DANIELA CRIVIANU-GAITA’S GUIDING PRINCIPLES
Find your passion. Students often ask Crivianu-Gaita how they can plot a successful career. “Trying to decide when you’re twenty what your career will look like when you’re forty—it doesn’t work like that,” she says. “It’s nice to think about the future, but you can only find your path by finding your passion, and that requires trying different things.”
Have a deep desire to understand the field. “I fell in love with health informatics, but it was a lot of work to understand the field because the health-care industry is so complicated,” Crivianu-Gaita says. Even the same types of players, like physicians, can have different perspectives depending on where they practice and the type of patients they see. “Understanding those perspectives allowed me to work with my teams to develop the best solutions to respond to business needs.”
Focus on patients. “Although I don’t interact directly with patients, it’s about the patient,” Crivianu-Gaita says. “You have to ask questions. Whether you’re deploying a technology solution or implementing a process, ask what the benefit will be to the patient and when.

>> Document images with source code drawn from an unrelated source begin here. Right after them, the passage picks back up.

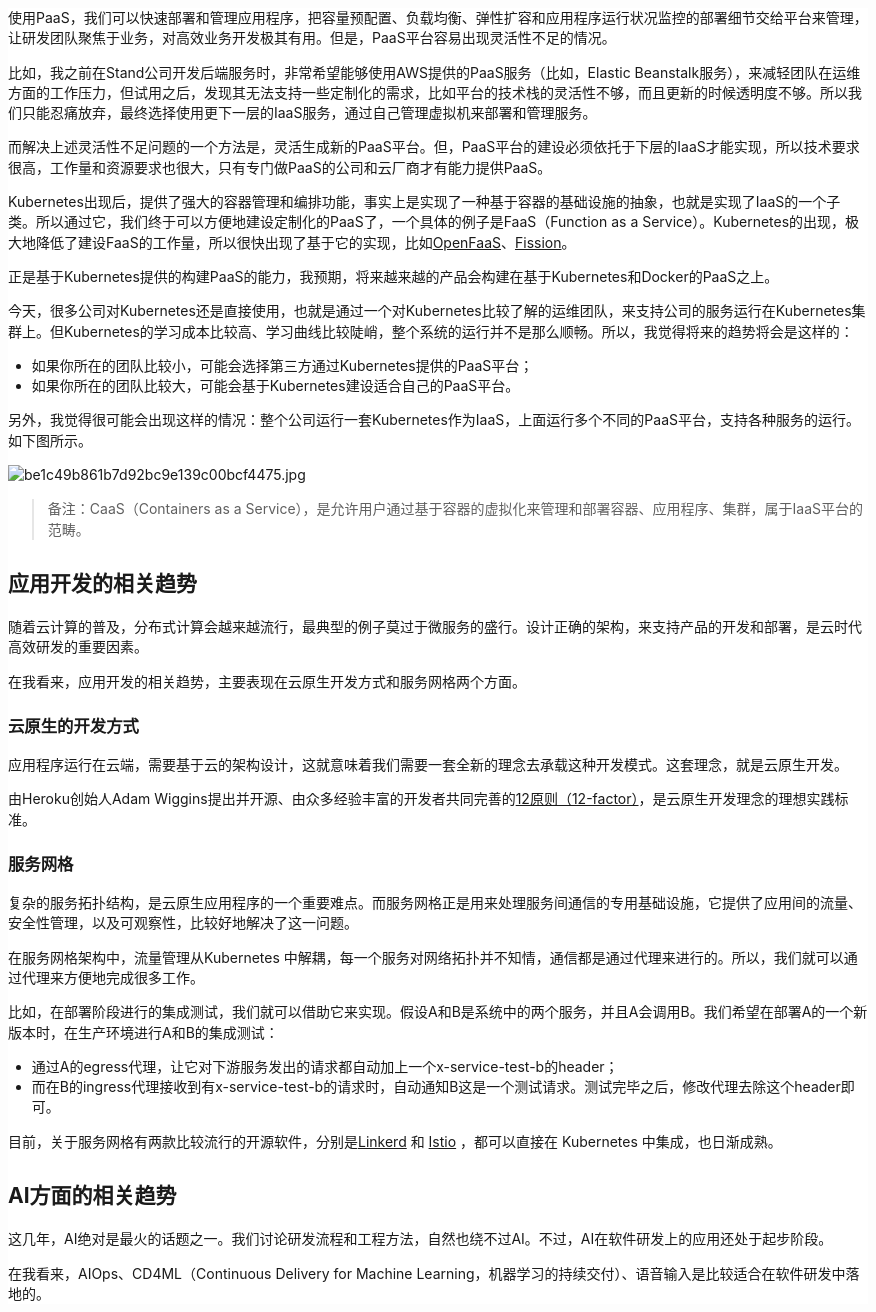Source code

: 使用PaaS，我们可以快速部署和管理应用程序，把容量预配置、负载均衡、弹性扩容和应用程序运行状况监控的部署细节交给平台来管理，让研发团队聚焦于业务，对高效业务开发极其有用。但是，PaaS平台容易出现灵活性不足的情况。

比如，我之前在Stand公司开发后端服务时，非常希望能够使用AWS提供的PaaS服务（比如，Elastic Beanstalk服务），来减轻团队在运维方面的工作压力，但试用之后，发现其无法支持一些定制化的需求，比如平台的技术栈的灵活性不够，而且更新的时候透明度不够。所以我们只能忍痛放弃，最终选择使用更下一层的IaaS服务，通过自己管理虚拟机来部署和管理服务。

而解决上述灵活性不足问题的一个方法是，灵活生成新的PaaS平台。但，PaaS平台的建设必须依托于下层的IaaS才能实现，所以技术要求很高，工作量和资源要求也很大，只有专门做PaaS的公司和云厂商才有能力提供PaaS。

Kubernetes出现后，提供了强大的容器管理和编排功能，事实上是实现了一种基于容器的基础设施的抽象，也就是实现了IaaS的一个子类。所以通过它，我们终于可以方便地建设定制化的PaaS了，一个具体的例子是FaaS（Function as a Service）。Kubernetes的出现，极大地降低了建设FaaS的工作量，所以很快出现了基于它的实现，比如[OpenFaaS][]、[Fission][]。

正是基于Kubernetes提供的构建PaaS的能力，我预期，将来越来越的产品会构建在基于Kubernetes和Docker的PaaS之上。

今天，很多公司对Kubernetes还是直接使用，也就是通过一个对Kubernetes比较了解的运维团队，来支持公司的服务运行在Kubernetes集群上。但Kubernetes的学习成本比较高、学习曲线比较陡峭，整个系统的运行并不是那么顺畅。所以，我觉得将来的趋势将会是这样的：

 *  如果你所在的团队比较小，可能会选择第三方通过Kubernetes提供的PaaS平台；
 *  如果你所在的团队比较大，可能会基于Kubernetes建设适合自己的PaaS平台。

另外，我觉得很可能会出现这样的情况：整个公司运行一套Kubernetes作为IaaS，上面运行多个不同的PaaS平台，支持各种服务的运行。如下图所示。

![be1c49b861b7d92bc9e139c00bcf4475.jpg][]

> 备注：CaaS（Containers as a Service），是允许用户通过基于容器的虚拟化来管理和部署容器、应用程序、集群，属于IaaS平台的范畴。

## 应用开发的相关趋势

随着云计算的普及，分布式计算会越来越流行，最典型的例子莫过于微服务的盛行。设计正确的架构，来支持产品的开发和部署，是云时代高效研发的重要因素。

在我看来，应用开发的相关趋势，主要表现在云原生开发方式和服务网格两个方面。

### 云原生的开发方式

应用程序运行在云端，需要基于云的架构设计，这就意味着我们需要一套全新的理念去承载这种开发模式。这套理念，就是云原生开发。

由Heroku创始人Adam Wiggins提出并开源、由众多经验丰富的开发者共同完善的[12原则（12-factor）][12_12-factor]，是云原生开发理念的理想实践标准。

### 服务网格

复杂的服务拓扑结构，是云原生应用程序的一个重要难点。而服务网格正是用来处理服务间通信的专用基础设施，它提供了应用间的流量、安全性管理，以及可观察性，比较好地解决了这一问题。

在服务网格架构中，流量管理从Kubernetes 中解耦，每一个服务对网络拓扑并不知情，通信都是通过代理来进行的。所以，我们就可以通过代理来方便地完成很多工作。

比如，在部署阶段进行的集成测试，我们就可以借助它来实现。假设A和B是系统中的两个服务，并且A会调用B。我们希望在部署A的一个新版本时，在生产环境进行A和B的集成测试：

 *  通过A的egress代理，让它对下游服务发出的请求都自动加上一个x-service-test-b的header；
 *  而在B的ingress代理接收到有x-service-test-b的请求时，自动通知B这是一个测试请求。测试完毕之后，修改代理去除这个header即可。

目前，关于服务网格有两款比较流行的开源软件，分别是[Linkerd][] 和 [Istio][] ，都可以直接在 Kubernetes 中集成，也日渐成熟。

## AI方面的相关趋势

这几年，AI绝对是最火的话题之一。我们讨论研发流程和工程方法，自然也绕不过AI。不过，AI在软件研发上的应用还处于起步阶段。

在我看来，AIOps、CD4ML（Continuous Delivery for Machine Learning，机器学习的持续交付）、语音输入是比较适合在软件研发中落地的。


[4]: https://time.geekbang.org/column/article/128867
[16]: https://time.geekbang.org/column/article/141568
[OpenFaaS]: https://github.com/openfaas/faas
[Fission]: https://github.com/fission/fission
[be1c49b861b7d92bc9e139c00bcf4475.jpg]: https://static001.geekbang.org/resource/image/be/75/be1c49b861b7d92bc9e139c00bcf4475.jpg
[12_12-factor]: https://12factor.net/zh_cn/
[Linkerd]: https://linkerd.io/
[Istio]: https://istio.io/
[9e839997f3186cfeec0980c21b44aef3.jpg]: https://static001.geekbang.org/resource/image/9e/f3/9e839997f3186cfeec0980c21b44aef3.jpg
[GraphQL]: https://graphql.org/
[Vapor]: https://vapor.codes/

That drives a mindset, a conversation, that puts you on the best possible path to achieve your goals.”
Crivianu-Gaita has been continually asking those questions throughout her career in health-care IT. In 1998, after immigrating to Canada with her husband and son from Romania, she knew exactly where her passion lay and applied only for health informatics roles. She began working for the Hospital for Sick Children in Toronto (SickKids) and implemented the hospital’s diagnostic-imaging information systems; she gradually became involved in more enterprise-wide projects. By 2008 she was CIO and vice president of information management and technology.
The hospital, an academic facility focusing not just on delivering the best care to children but also on advancing research related to child health, opened a new facility to support its 2,000 researchers in 2013. The provisioning of technology solutions to support research activities and the huge amount of data captured became keys to the success of that facility and illustrated to Crivianu-Gaita exactly how technology can change health care.

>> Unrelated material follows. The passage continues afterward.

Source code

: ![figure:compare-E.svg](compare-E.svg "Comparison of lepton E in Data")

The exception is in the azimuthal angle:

Now, when she talks to students about career options in the IT industry, Crivianu-Gaita encourages them to think outside the banking or Silicon Valley boxes, using her own work in health-care IT as an example of how they can make a real impact in a data-driven field. “The amount and type of data being produced in health care, and the resulting impact you can make, motivates me each and every day to work very hard, because I know that even though I’m not interacting with patients, I am contributing in a different way to their well-being,” she says.
“We didn’t have any metrics,” Crivianu-Gaita says. “So we had to develop a solution to capture the wait times.” They found an answer in a simple application that uses a barcode scanner to determine when patients arrive at a center and when service is complete. “We didn’t overthink the technology solution,” she says. “It was simple from a technology perspective—all we needed to acquire were some barcode scanners and deploy them—but now we have information that we can use to make business decisions, in terms of patient centers, to reduce wait times. That is already having a significant impact on the customer experience.”
Understanding the specific needs of health-care IT has been Crivianu-Gaita’s biggest hurdle, and she’s surmounted it by approaching each obstacle with data-driven solutions. And facing the challenges of emigrating and working her way through the male-dominated IT field has never slowed her down. “I like to look at challenges as opportunities and figure out how I can seize them,” she says.
In 2014, Crivianu-Gaita was honored as one of the Top 25 Women of Influence in Canada, for her work at SickKids. The hospital’s CEO and president Mary Jo Haddad said that when Crivianu-Gaita first came to Canada, she had to tackle an initial difficulty with English as her second language, and a new culture, but she leaned on her excellent tech skills and learned quickly how to implement new products that helped SickKids improve data analysis and patient care.
“At the end of the day, it’s not only about the technology—that’s only one dimension. It’s about people and processes.”
For Crivianu-Gaita, the health-care industry holds multiple layers, especially when considering the ways health care is delivered across the world. “Understanding those aspects is important, as is understanding how clinicians practice, why workflows are the way they are,” she says. “Because at the end of the day, it’s not only about the technology—that’s only one dimension. It’s about people and processes. For me, that took a lot of effort, and will continue to take a lot of effort, if I want to do a good job.”